Please restate the data that follows word for word, with the pictures left out.

* **Data for this exercise**:
※ ※ ※

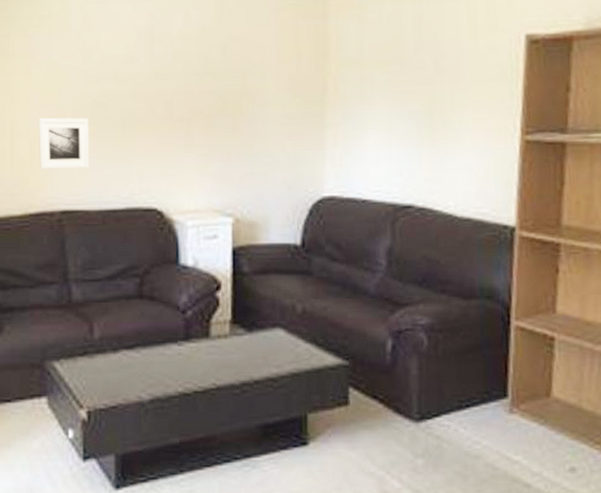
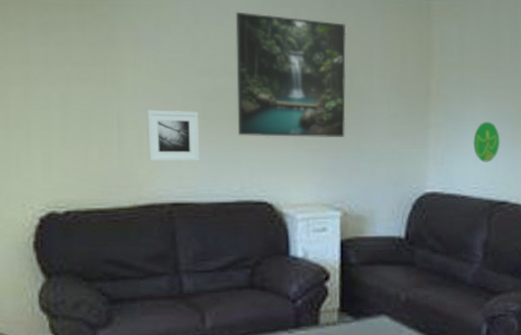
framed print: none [126,16,238,142] -> present [235,11,347,138]
decorative plate: none [374,119,405,164] -> present [473,121,500,162]

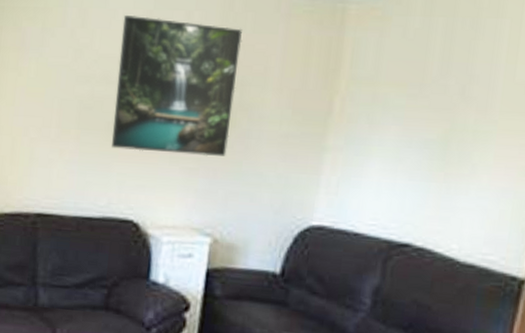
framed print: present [147,109,200,161] -> none [19,116,74,172]
decorative plate: present [473,121,500,162] -> none [376,148,413,197]

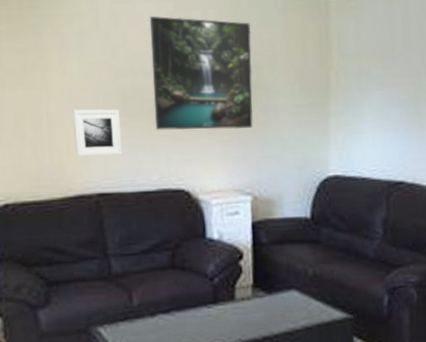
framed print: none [19,116,74,172] -> present [73,109,122,156]

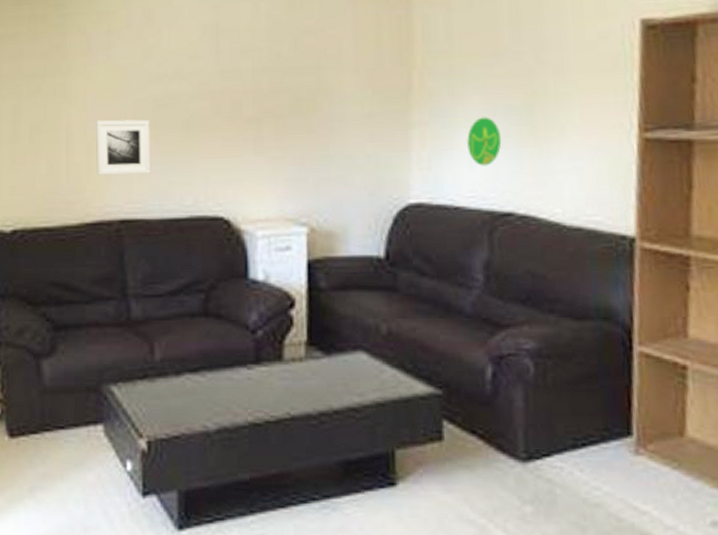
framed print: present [149,16,253,131] -> none [189,11,312,145]
decorative plate: none [371,108,396,146] -> present [467,117,502,166]

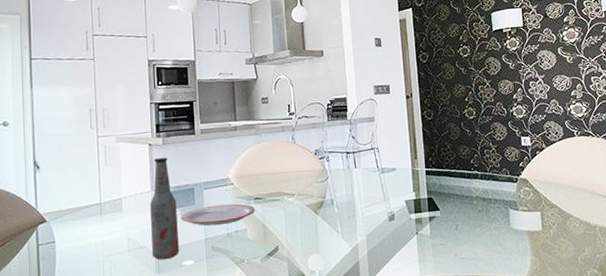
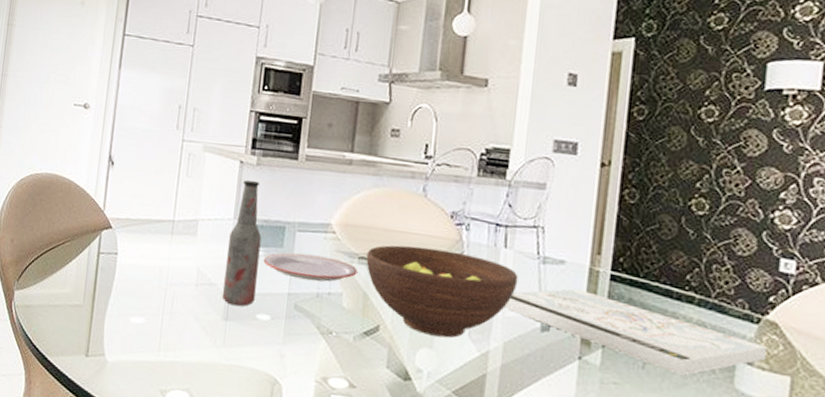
fruit bowl: none [259,178,368,244] -> present [366,245,519,338]
picture frame: none [362,185,524,228] -> present [504,288,766,375]

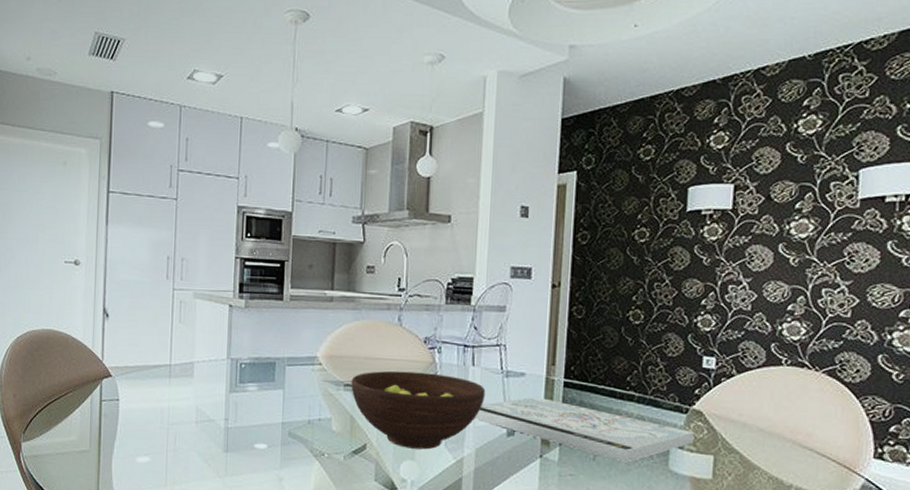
bottle: present [222,180,262,307] -> none [221,322,254,439]
plate: present [263,252,358,282] -> none [257,385,344,410]

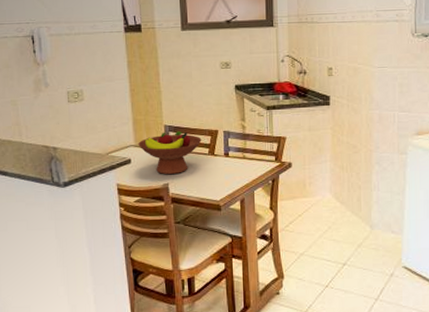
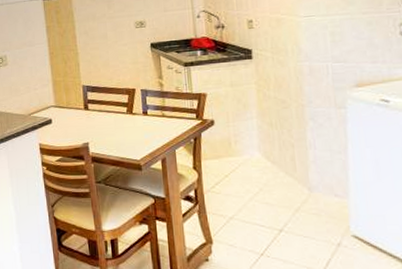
fruit bowl: present [138,131,202,175] -> none [58,91,120,135]

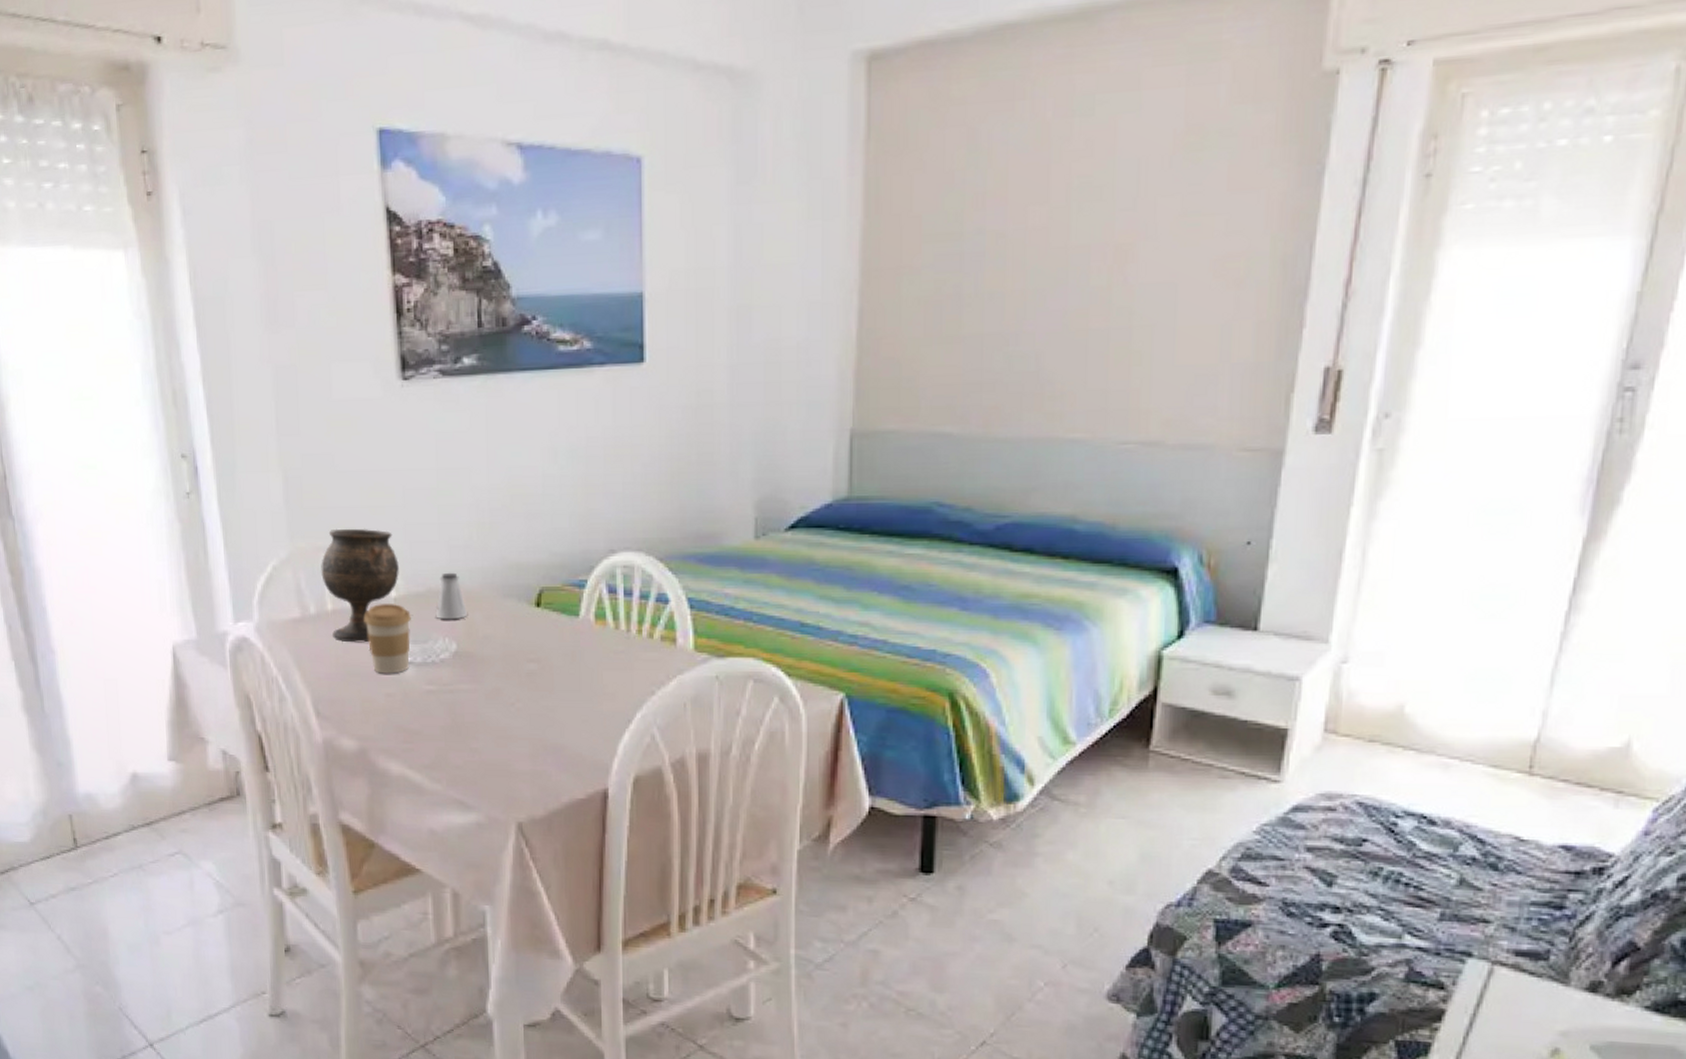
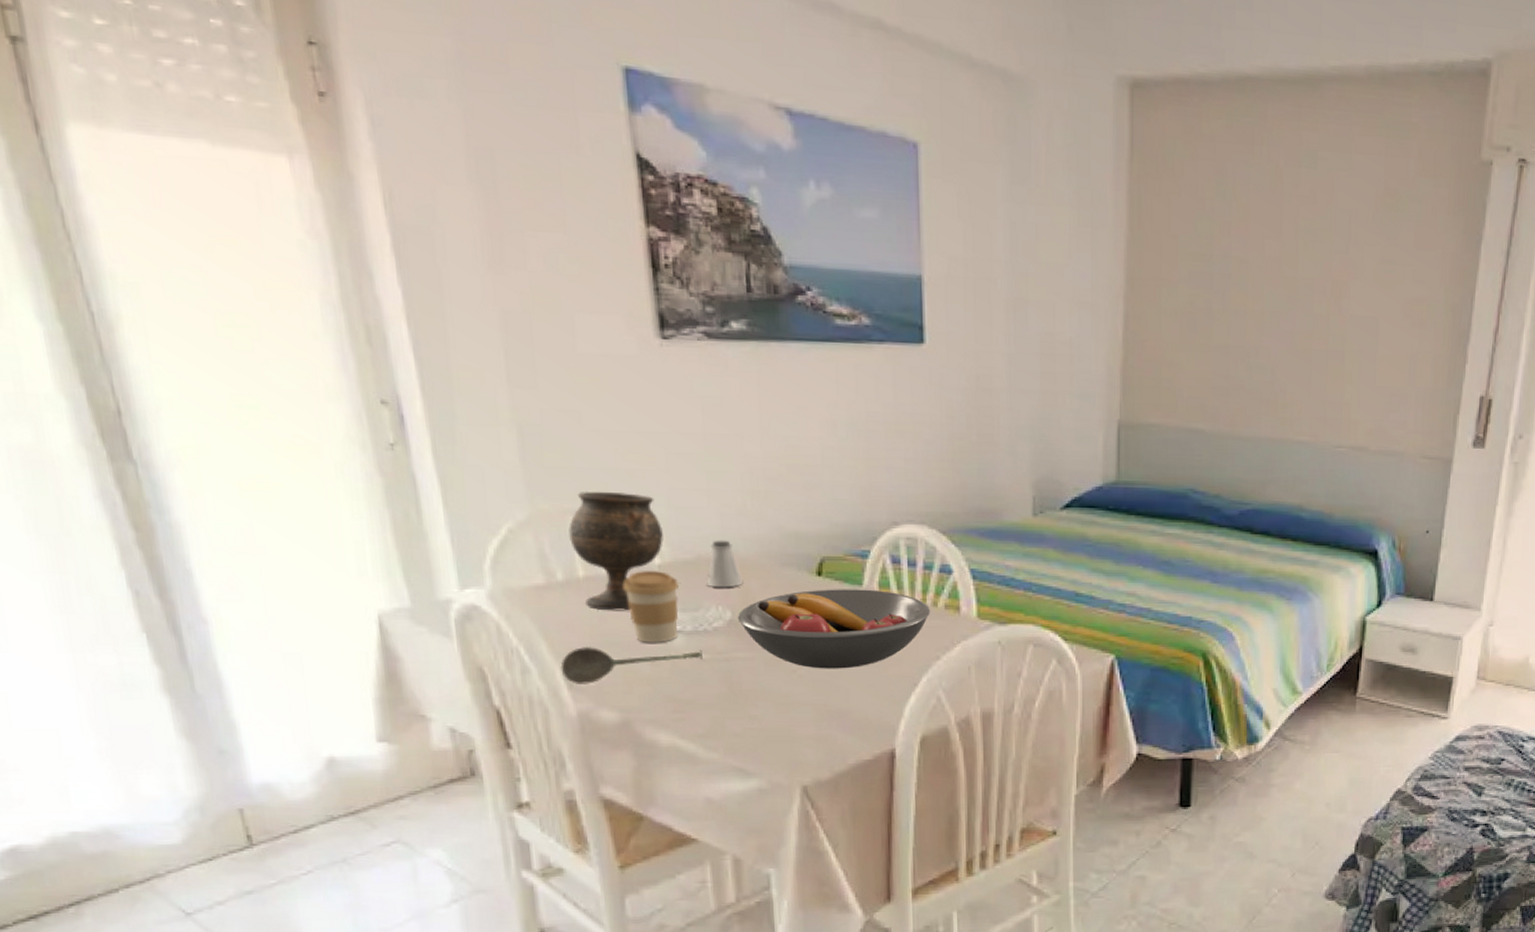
soupspoon: none [310,676,430,713] -> present [560,646,703,684]
fruit bowl: none [463,620,647,703] -> present [738,589,931,669]

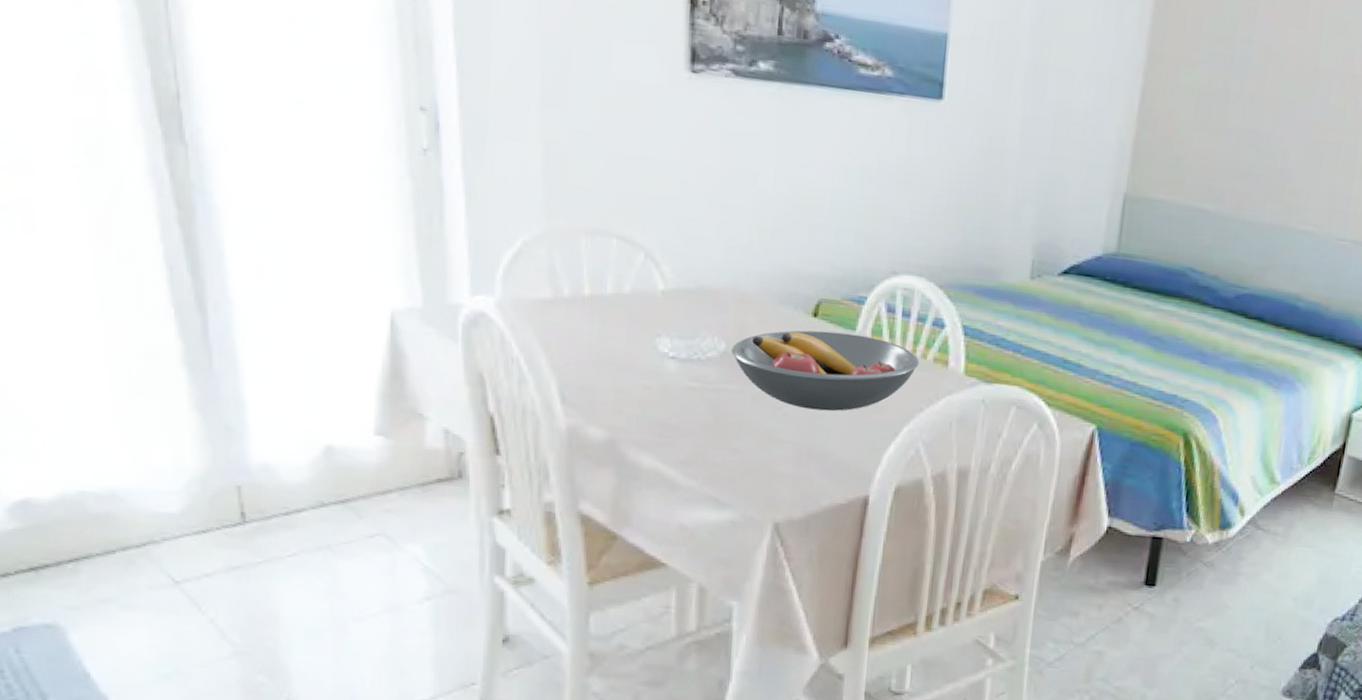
soupspoon: present [560,646,703,684] -> none [556,362,693,400]
goblet: present [568,491,663,611] -> none [580,212,670,333]
coffee cup: present [623,571,679,643] -> none [625,295,679,367]
saltshaker: present [707,540,742,588] -> none [706,272,740,320]

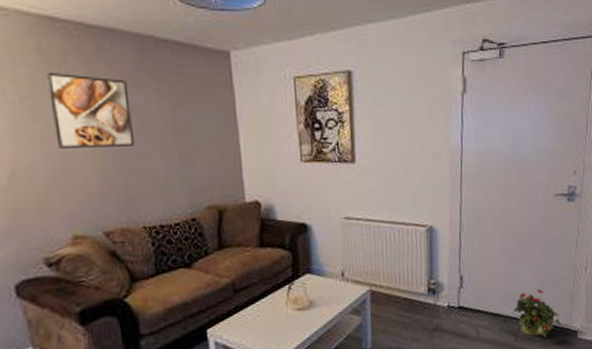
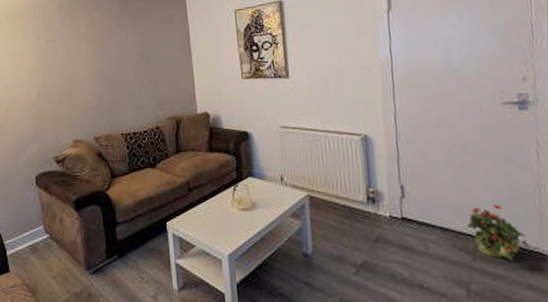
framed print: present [45,72,135,148] -> none [63,22,118,75]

※ ※ ※

* **Solution to the exercise**:
framed print: none [126,16,238,142] -> present [235,11,347,138]
decorative plate: none [374,119,405,164] -> present [473,121,500,162]

framed print: present [147,109,200,161] -> none [19,116,74,172]
decorative plate: present [473,121,500,162] -> none [376,148,413,197]

framed print: none [19,116,74,172] -> present [73,109,122,156]

framed print: present [149,16,253,131] -> none [189,11,312,145]
decorative plate: none [371,108,396,146] -> present [467,117,502,166]

fruit bowl: none [259,178,368,244] -> present [366,245,519,338]
picture frame: none [362,185,524,228] -> present [504,288,766,375]

bottle: present [222,180,262,307] -> none [221,322,254,439]
plate: present [263,252,358,282] -> none [257,385,344,410]

fruit bowl: present [138,131,202,175] -> none [58,91,120,135]

soupspoon: none [310,676,430,713] -> present [560,646,703,684]
fruit bowl: none [463,620,647,703] -> present [738,589,931,669]

soupspoon: present [560,646,703,684] -> none [556,362,693,400]
goblet: present [568,491,663,611] -> none [580,212,670,333]
coffee cup: present [623,571,679,643] -> none [625,295,679,367]
saltshaker: present [707,540,742,588] -> none [706,272,740,320]

framed print: present [45,72,135,148] -> none [63,22,118,75]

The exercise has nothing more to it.